The band commissioned Roper just before entering Avast 2 Studios in Seattle to record the album with producer Jack Endino, so the artist was unable to hear any of the music before beginning his work. However, Pike did provide Roper with the lyrics to four songs: "Waste of Tiamat," "Fury Whip," "Rumors of War," and the title track.
"There's no shortage of visual ideas in those songs," the artist enthuses. "Based on these, I did a few sketch ideas. The title track has some H.P. Lovecraft–esque imagery in it about resurrecting old, terrible gods, so I did a scene of a sea creature being summoned from the depths of the ocean. We liked that one; it was a new theme for them, but ultimately [we] decided to go with this idea of a collage of 'death'-type imagery, which became the final."
Created in ink, croquil pen, and liquid watercolors, the nearly monochromatic piece features a pair of grim reaper figures and a winged demon surveying a death scene littered with bones and decay as carrion birds arrive to pick at the remaining flesh.
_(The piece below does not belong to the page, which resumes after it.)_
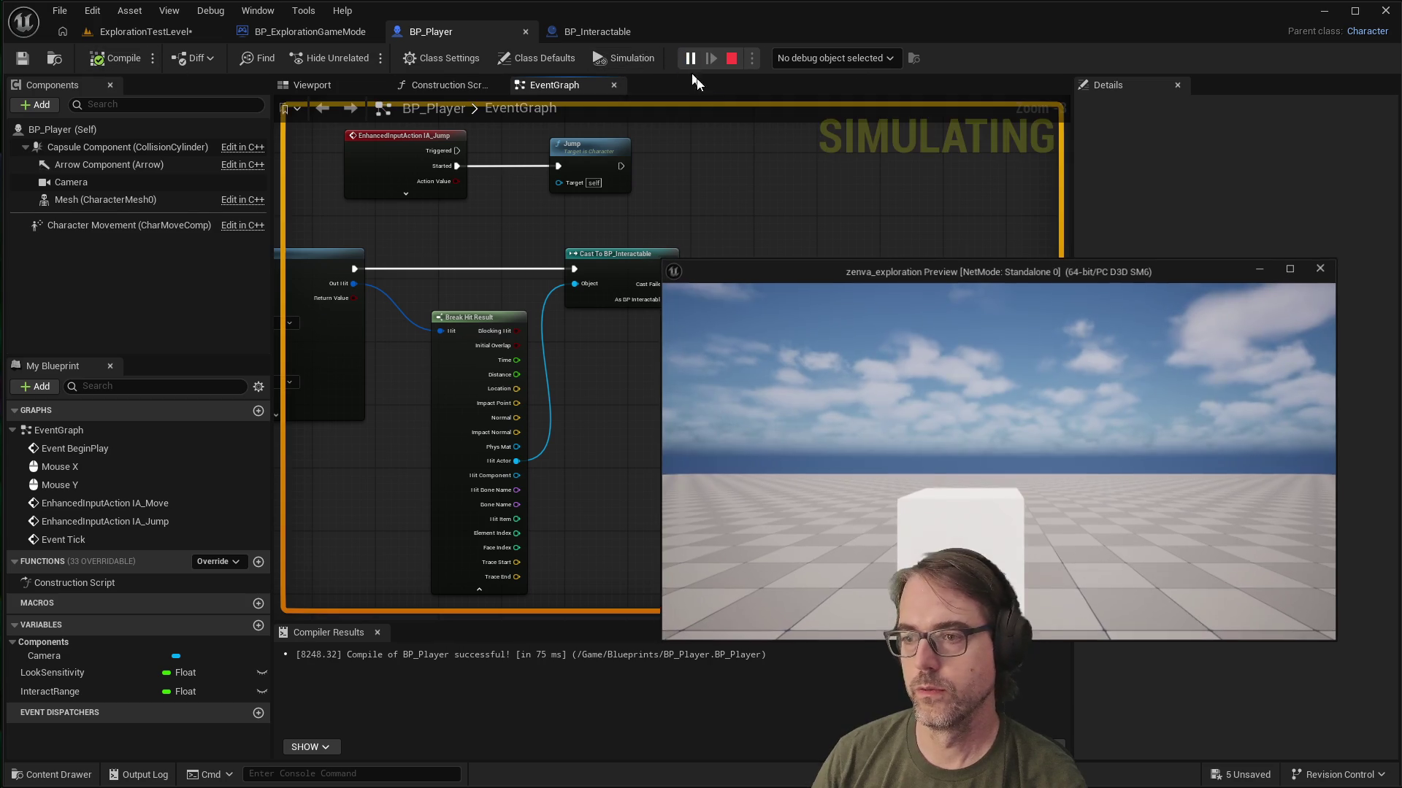
{"action": "key", "text": "w"}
The central figure—a sort of ancient warrior carrying a club and a sling of skulls—is a montage of well-known death personifications: a mummy, a skeleton, and a grim reaper. "He has a Mongolian feel, with the fur and gear," Roper offers. "The robed figure is more traditional-looking and represents some of the more 'occult' aspects. The winged creature in front is reminiscent of Blessed Black Wings. A lot of times these recurring themes just seep out without my consciously directing them.
"To me, it looks like a post-battle scene in the mountains, or maybe some afterlife world," he continues. "The word 'death' can mean many things—change, for example. The picture feels like part of a process of death and rebirth, the death stage leading to the transformation."
The finished painting took two weeks to complete and measures 24x12 inches, the size of an open gatefold LP. Roper was pleased with his latest contribution to the High on Fire canon. "I think the scope of the Death Is This Communion art is on track with the scope of the music," he says. "This album was musically more complex and epic than their older material—it's bigger, more involved and complex. Hopefully the art captures that aesthetic."